Livestreaming im Internet ist nun also Rundfunk?
Richtige Antworten auf falsche Fragen
Folgen der seltsame „Drachenlord“ und das, was die „Bild“-Zeitung im Internet sendet, den Gamern von „Piet Smiet“ nach und werden als Rundfunk eingestuft? Vielleicht brauchen die Landesmedienanstalten auch einfach aktuell sinnvolle Aufgaben …

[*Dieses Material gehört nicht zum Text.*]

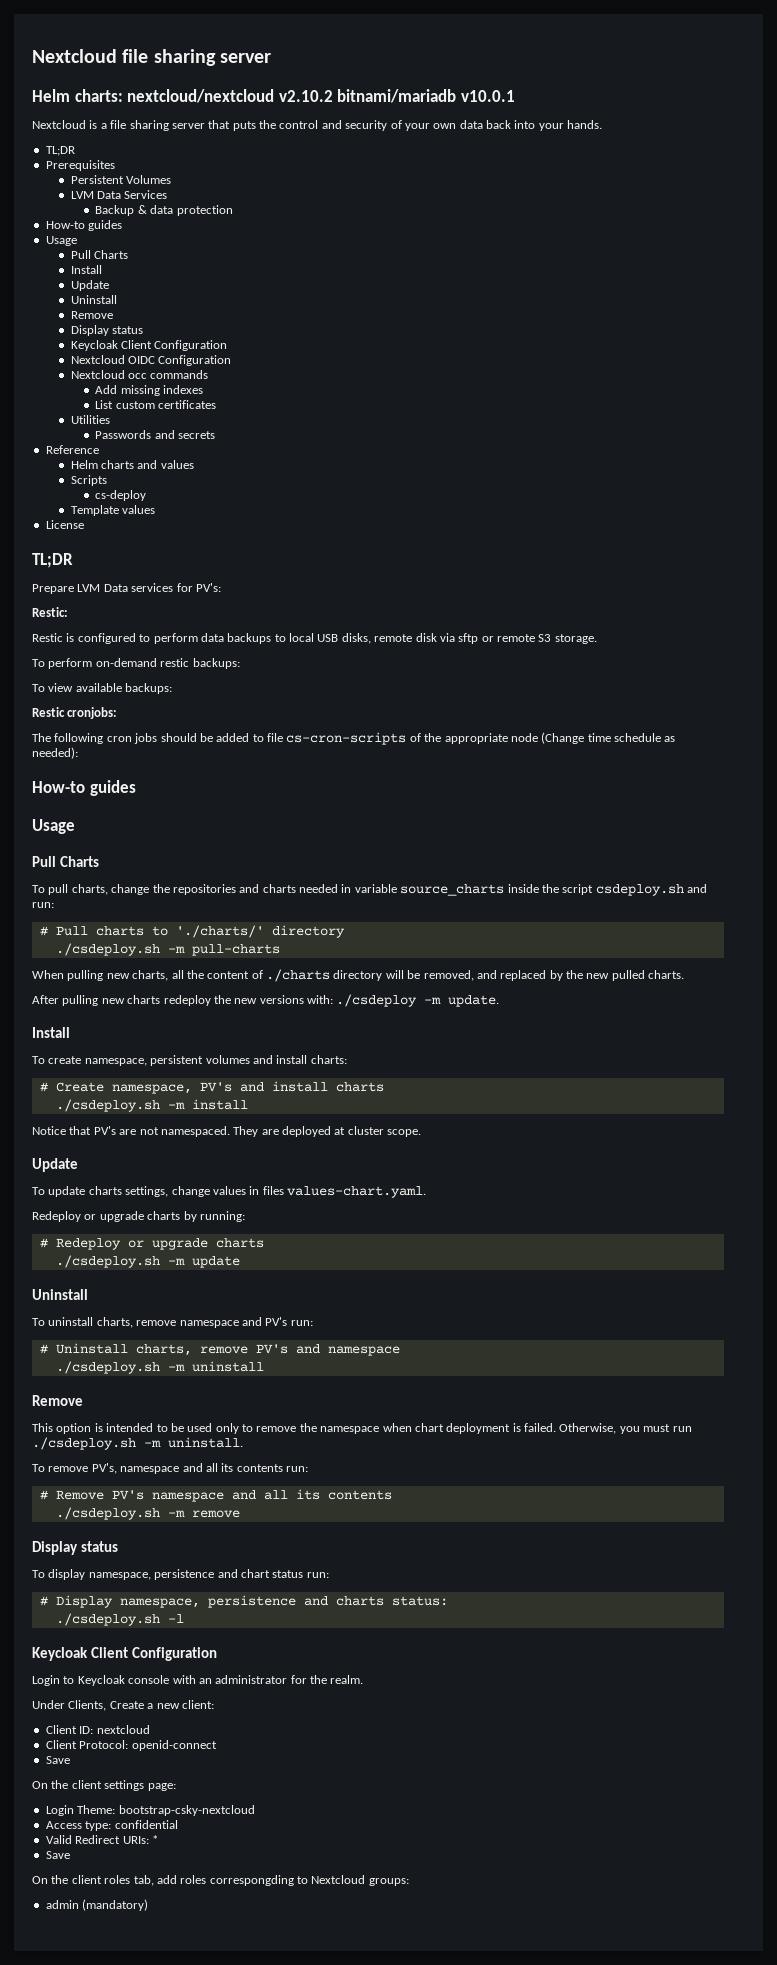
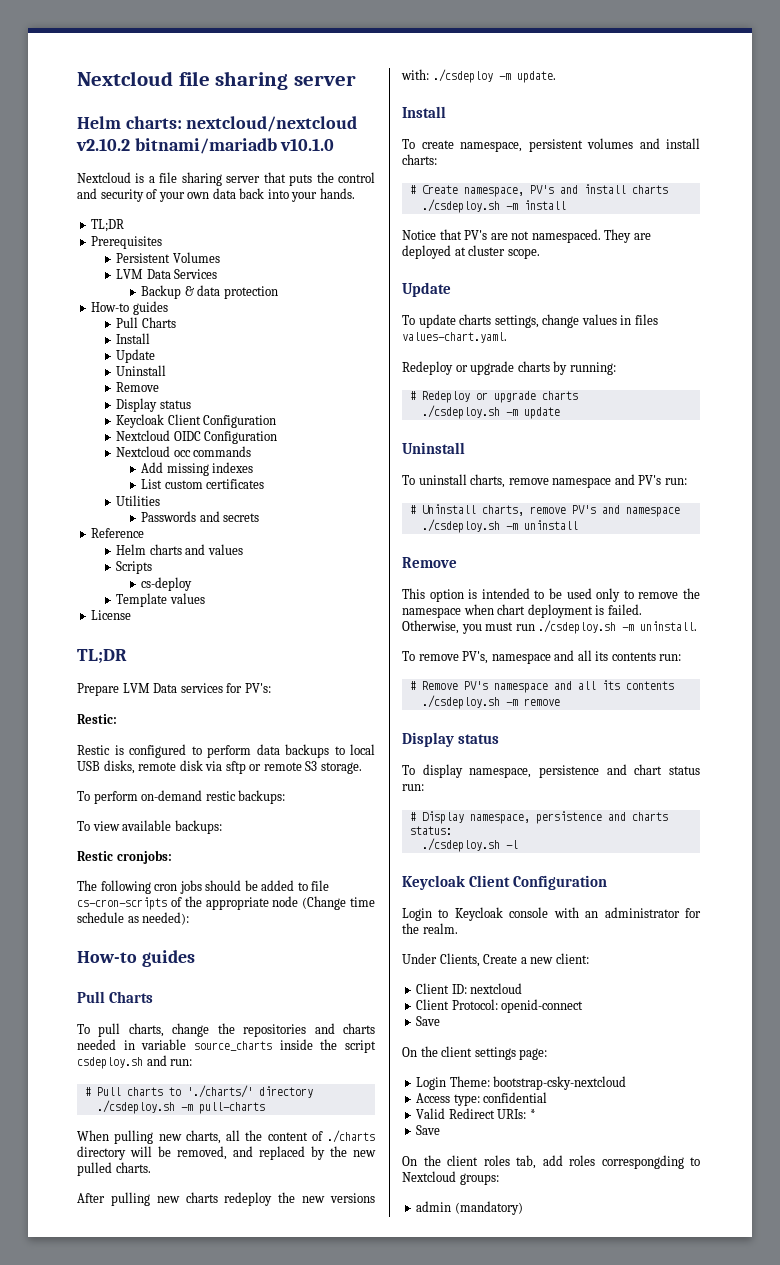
[460,90,515,102] v10.0.1 -> [280,138,335,151] v10.1.0
[45,236,77,246] // Usage -> (168, 308) none
[32,819,75,834] // Usage -> (195, 958) none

Livestreaming im Internet ist nun also Rundfunk? Na ja. Genau geklärt ist die Rechtslage nicht, wie ein aktuelles Projekt der Medienanstalt Berlin-Brandenburg (wo, durchaus vorbildlich, zwei Bundesländer eine gemeinsame Medienanstalt haben) zeigt. Sie hat sich mit einem größeren Gegner angelegt, der „Bild“-Zeitung, die zwar an gedruckter Auflage kräftig verliert, aber in vielen Online-Erscheinungsformen erfolgreich ist. Eine dieser Erscheinungsformen ist ebenfalls Streaming, sogar von fernsehartigen Sendungen wie den Talkshows „Die richtigen Fragen“ oder „Bild-Sport – Talk mit Thorsten Kinhöfer“. So etwas wollte die MABB als Rundfunk lizensierungspflichtig machen, unterlag vor Gericht und geht nun in die nächste Instanz. … Wären bild.de oder der „Drachenlord“ Rundfunk, müssten sie halt Lizenzen beantragen, die sie vermutlich auch bekämen. Das kostet etwas Geld, die Summe beträgt aber „nicht monatlich 10.000,- Euro, sondern wird einmalig erhoben (Kostenrahmen: 100,- bis 10.000,- Euro; die konkrete Höhe bemisst sich u.a. am wirtschaftlichen Erfolg des Angebotes)“. Das teilte wie die Düsseldorfer LfM-NRW mit, um Missverständnisse zu vermeiden, als sie 2017 die Livestreams des Gamerteams „PietSmit“ auf der Plattform twitch.tv zu Rundfunk erklärt hatte … Obwohl laufend neue und nicht leicht zu beantwortende Fragen auftauchen, was auf Youtube erlaubt sein sollte und was nicht, obwohl Reichweite und Werbeeinnahmen der quasimonopolistischen Videoplattform weiter steigen und über den Einfluss, den der Google-Konzern durch seine streng geheimen Algorithmen auf vielen Feldern nimmt, diskutiert wird, haben die Medienanstalten sich darum nicht zu scheren. Sie sind zuständig nur für das, was „als Rundfunk zu bewerten“ ist (mit Ausnahme des öffentlich-rechtlichen Rundfunks). Und Youtube ist das nicht.